Spesso di parla della necessità di progettare e realizzare servizi e-Government accessibili, ma raramente si sente l'esigenza di annoverare tra i doveri di una pubblica amministrazione efficiente ed orientata al cittadino, l'attenzione all'usabilità dei propri portali e di propri servizi. Eppure molte sono le ragioni che dovrebbero spingere verso una maggiore cura di questo aspetto dell'e-Gov, non ultima quella economica. Proviamo a fare luce su cosa è l'usabilità e sul suo ruolo nell'azione di servizio delle Pubbliche Amministrazioni.

Cos'è l'usabilità

"Il gap che esiste fra gli utilizzatori assidui del Web e coloro che non ne fanno uso - ci dice Giale Roccia, coordinatrice del Laboratorio di usabilità del CSI Piemonte - non è solo dettato dalla disabitudine di certe fasce della popolazione a servirsi di strumenti tecnologici avanzati. Un ulteriore grave ostacolo è rappresentato dalla difficoltà che molti incontrano a servirsi di questi strumenti. La difficoltà d'uso ha come conseguenze la resistenza all'apprendimento e la sfiducia degli utenti. Da ciò può derivare l'esclusione di molte persone dai vantaggi che le nuove tecnologie offrono".
Tralasciando le origini storiche dell'usabilità, quindi, possiamo dire che oggi l'usabilità è soprattutto un fatto di democrazia e possimao indicare con questo termine la proprietà che rende semplice l'usare un determinato sito web o servizio on line. Un servizio usabile è, quindi, un servizio semplice da comprendere e con cui è facile interagire.
La necessità di porre attenzione all'usabilità trae origine dal fatto che l'utente di un sistema non è la stessa persona che lo ha progettato e lo ha realizzato, ma un altro individuo, che non ragiona e non si comporta in maniera identica alla prima. A questa differenza sostanziale di fondo ne vanno aggiunte numerose altre tra i vari utilizzatori, che implicano elementi di carattere sociale o culturale. In questo modo la ricerca dell'usabilità non si configura come qualcosa di univoco ed universalmente valido per tutti, ma come un'attività parcellizzata, da applicare a fasce di utenza più o meno omogenee, sulla base di alcuni indicatori fondamentali.

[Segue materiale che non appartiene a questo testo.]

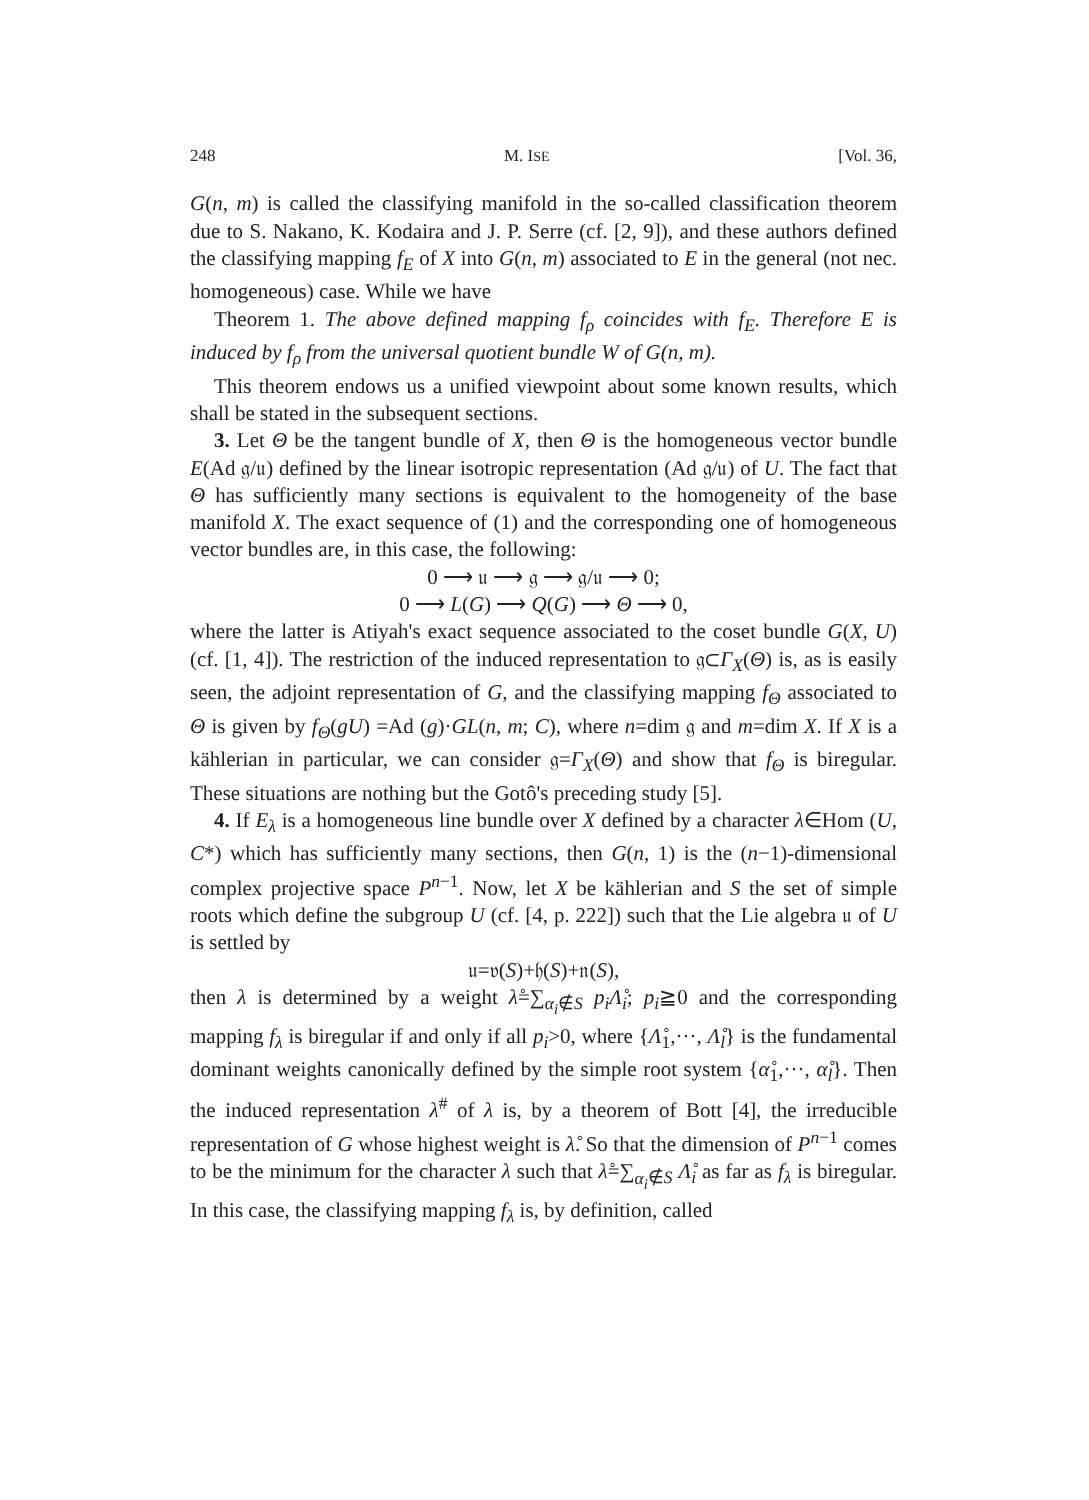248 M. ISE [Vol. 36,
G(n, m) is called the classifying manifold in the so-called classification theorem due to S. Nakano, K. Kodaira and J. P. Serre (cf. [2, 9]), and these authors defined the classifying mapping f<sub>E</sub> of X into G(n, m) associated to E in the general (not nec. homogeneous) case. While we have
Theorem 1. The above defined mapping f<sub>ρ</sub> coincides with f<sub>E</sub>. Therefore E is induced by f<sub>ρ</sub> from the universal quotient bundle W of G(n, m).
This theorem endows us a unified viewpoint about some known results, which shall be stated in the subsequent sections.
3. Let Θ be the tangent bundle of X, then Θ is the homogeneous vector bundle E(Ad 𝔤/𝔲) defined by the linear isotropic representation (Ad 𝔤/𝔲) of U. The fact that Θ has sufficiently many sections is equivalent to the homogeneity of the base manifold X. The exact sequence of (1) and the corresponding one of homogeneous vector bundles are, in this case, the following:
0 ⟶ 𝔲 ⟶ 𝔤 ⟶ 𝔤/𝔲 ⟶ 0;
0 ⟶ L(G) ⟶ Q(G) ⟶ Θ ⟶ 0,
where the latter is Atiyah's exact sequence associated to the coset bundle G(X, U) (cf. [1, 4]). The restriction of the induced representation to 𝔤⊂Γ<sub>X</sub>(Θ) is, as is easily seen, the adjoint representation of G, and the classifying mapping f<sub>Θ</sub> associated to Θ is given by f<sub>Θ</sub>(gU) =Ad (g)·GL(n, m; C), where n=dim 𝔤 and m=dim X. If X is a kählerian in particular, we can consider 𝔤=Γ<sub>X</sub>(Θ) and show that f<sub>Θ</sub> is biregular. These situations are nothing but the Gotô's preceding study [5].
4. If E<sub>λ</sub> is a homogeneous line bundle over X defined by a character λ∈Hom (U, C*) which has sufficiently many sections, then G(n, 1) is the (n−1)-dimensional complex projective space P<sup>n−1</sup>. Now, let X be kählerian and S the set of simple roots which define the subgroup U (cf. [4, p. 222]) such that the Lie algebra 𝔲 of U is settled by
𝔲=𝔳(S)+𝔥(S)+𝔫(S),
then λ is determined by a weight λ̊=∑<sub>α<sub>i</sub>∉S</sub> p<sub>i</sub>Λ̊<sub>i</sub>; p<sub>i</sub>≧0 and the corresponding mapping f<sub>λ</sub> is biregular if and only if all p<sub>i</sub>>0, where {Λ̊<sub>1</sub>,···, Λ̊<sub>l</sub>} is the fundamental dominant weights canonically defined by the simple root system {α̊<sub>1</sub>,···, α̊<sub>l</sub>}. Then the induced representation λ<sup>#</sup> of λ is, by a theorem of Bott [4], the irreducible representation of G whose highest weight is λ̊. So that the dimension of P<sup>n−1</sup> comes to be the minimum for the character λ such that λ̊=∑<sub>α<sub>i</sub>∉S</sub> Λ̊<sub>i</sub> as far as f<sub>λ</sub> is biregular. In this case, the classifying mapping f<sub>λ</sub> is, by definition, called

I principali attributi dell'usabilità

Facilità e semplicità: è la caratteristica del sito di presentarsi in maniera intuibile, senza regole di funzionamento complesse ed utilizzando metafore di facile intuizione (il carrello della spesa è un esempio classico, così come il pulsante da premere ecc.)
Efficienza ed efficacia: è la caratteristica del sito o del servizio di dare agli utenti risposte chiare, veloci e, soprattutto, pertinenti.
Ricordo: con questa voce si indicano tutte le proprietà di un sistema che lo rendono facilmente individuabile nell'universo di internet, permettendo all'utente di orientarsi e di portare a termine con successo le operazioni utili anche la seconda o la terza volta che si collega, senza il bisogno di imparare nuovamente il meccanismo di base.
Prevenzione degli errori: è la caratteristica di un sistema di essere fluido e di consentire all'utente di muoversi al suo interno con cognizione e non alla cieca, evitando così di ripetere più volte, ad esempio, lo stesso errore di percorso.
Soddisfazione: l'ultima caratteristica riguarda la sensazione generale che ha l'utente dopo aver usufruito del sistema. Lo scopo della sua visita è stato raggiunto? È soddisfatto? Ha la sensazione che il sito o il servizio potrà tornargli utile in futuro?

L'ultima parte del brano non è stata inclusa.